Ag(I) Controlled Encapsulation of a Naphthalene Diimide guest into Porphyrin Containers: a Photophysical Study

Guest encapsulation inside the cavity of three-dimensional structures is a phenomenon of great interest in supramolecular chemistry. The new properties that emerge from this close association can lead to applications in many areas of chemical, biological and material sciences. Guest complexation can also be controlled by external stimuli, such as photons, electrons or chemical entities, that, interacting with specific sites of the host, induce large and reversible modifications to its structure. Such control is reminiscent of the allosteric regulation used by many biological systems. Following this idea, we were interested in studying the inclusion of N,N'-dibutyl-1,4,5,8-naphthalene diimide (NDI) into molecular cages consisting of two Zn(II)-porphyrins connected by four flexible linkers of different lengths, endowed with triazole binding sites (Figure 1). We could demonstrate that the NDI guest is included in the cages only when they are in an open conformation, triggered by the binding of silver(I) ions to the lateral triazoles.
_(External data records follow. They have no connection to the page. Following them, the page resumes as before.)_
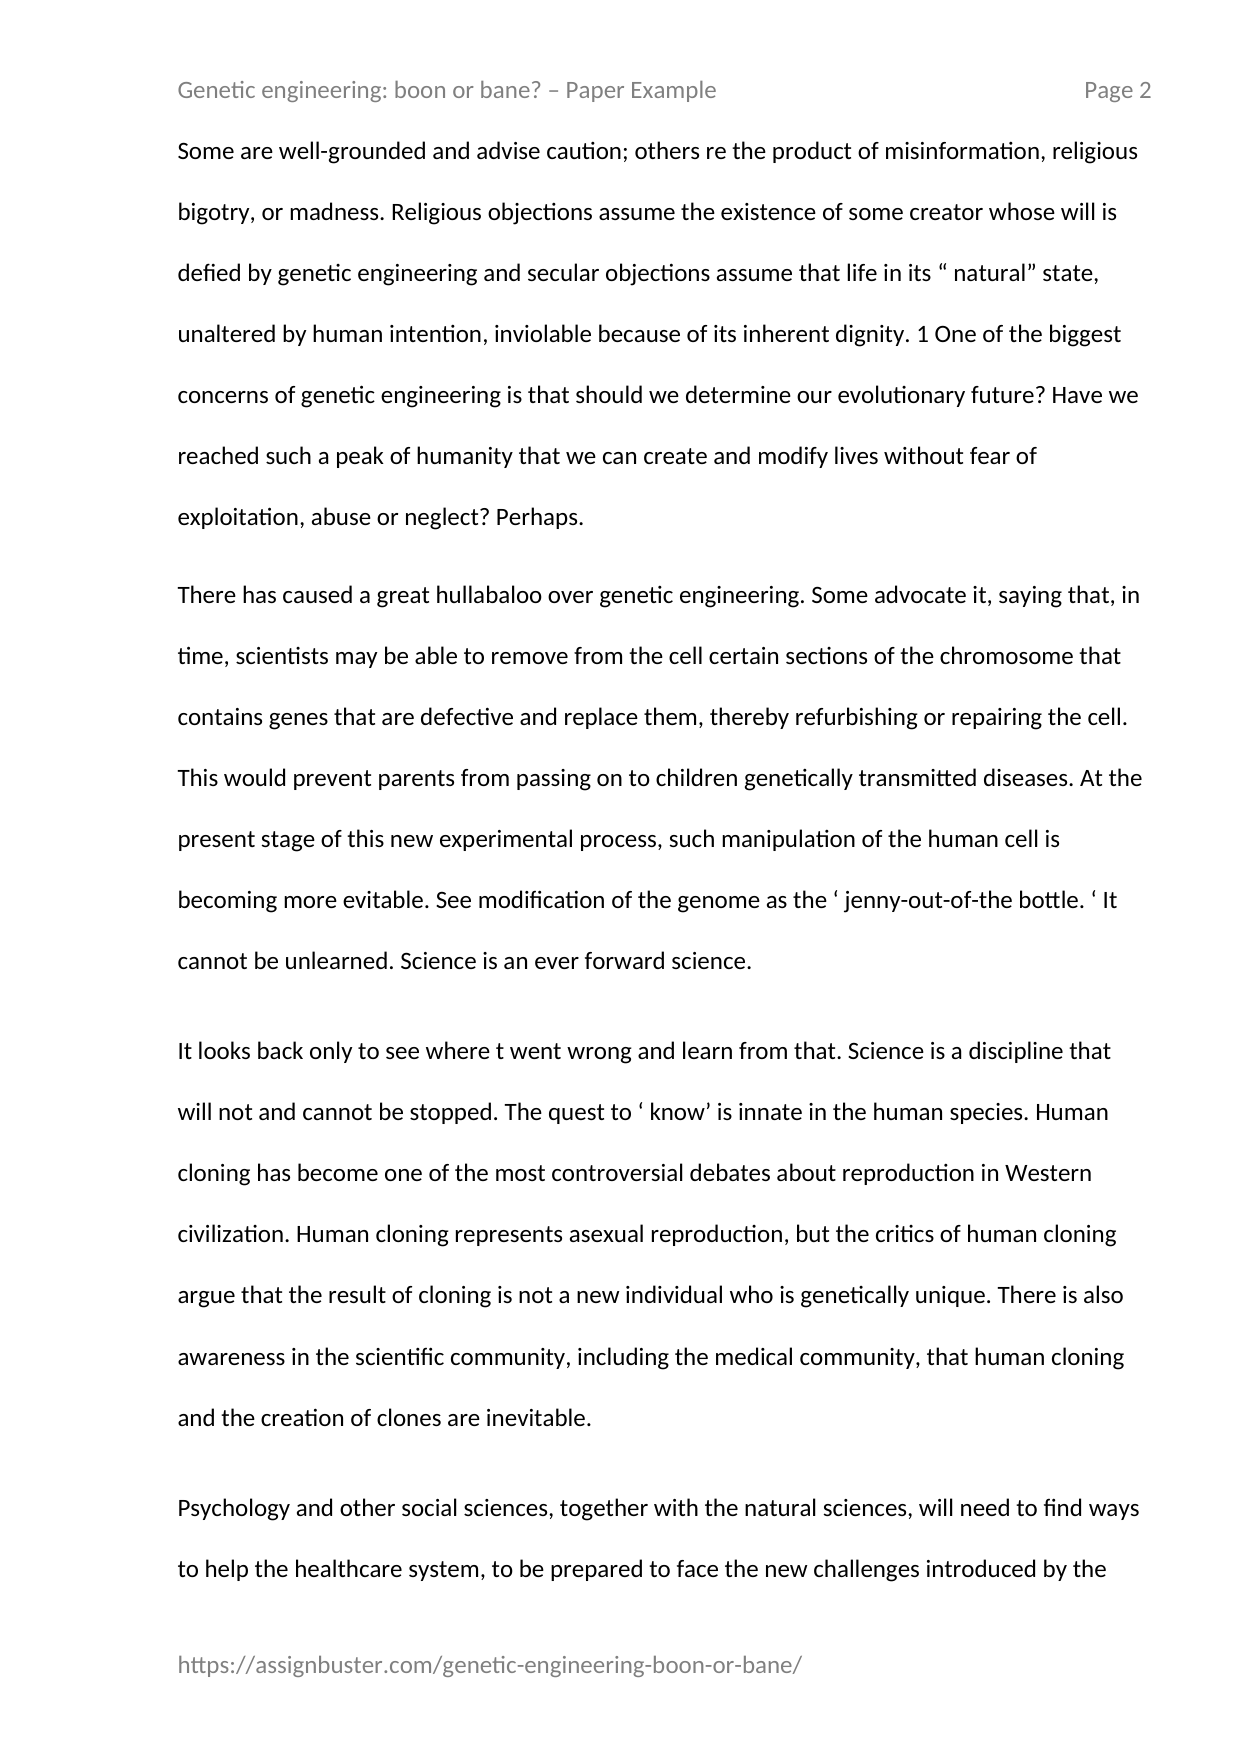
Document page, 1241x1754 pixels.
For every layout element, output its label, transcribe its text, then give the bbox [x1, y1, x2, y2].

text Some are well-grounded and advise caution; others re the product of misinformation, religious bigotry, or madness. Religious objections assume the existence of some creator whose will is defied by genetic engineering and secular objections assume that life in its “ natural” state, unaltered by human intention, inviolable because of its inherent dignity. 1 One of the biggest concerns of genetic engineering is that should we determine our evolutionary future? Have we reached such a peak of humanity that we can create and modify lives without fear of exploitation, abuse or neglect? Perhaps. [177, 135, 1152, 532]
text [177, 1492, 1152, 1584]
text It looks back only to see where t went wrong and learn from that. Science is a discipline that will not and cannot be stopped. The quest to ‘ know’ is innate in the human species. Human cloning has become one of the most controversial debates about reproduction in Western civilization. Human cloning represents asexual reproduction, but the critics of human cloning argue that the result of cloning is not a new individual who is genetically unique. There is also awareness in the scientific community, including the medical community, that human cloning and the creation of clones are inevitable. [177, 1036, 1152, 1432]
text There has caused a great hullabaloo over genetic engineering. Some advocate it, saying that, in time, scientists may be able to remove from the cell certain sections of the chromosome that contains genes that are defective and replace them, thereby refurbishing or repairing the cell. This would prevent parents from passing on to children genetically transmitted diseases. At the present stage of this new experimental process, such manipulation of the human cell is becoming more evitable. See modification of the genome as the ‘ jenny-out-of-the bottle. ‘ It cannot be unlearned. Science is an ever forward science. [177, 579, 1152, 976]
The Zn-porphyrin fluorescence is quenched by an efficient photoinduced electron transfer process between the cage porphyrin and the included NDI guest. We present here the photophysical study that, combined with a detailed computational approach, allowed us to provide a reliable model for the NDI-cage complexation mechanism and the corresponding electron transfer reaction, attesting the allosteric control exercised by silver(I) ions over both processes.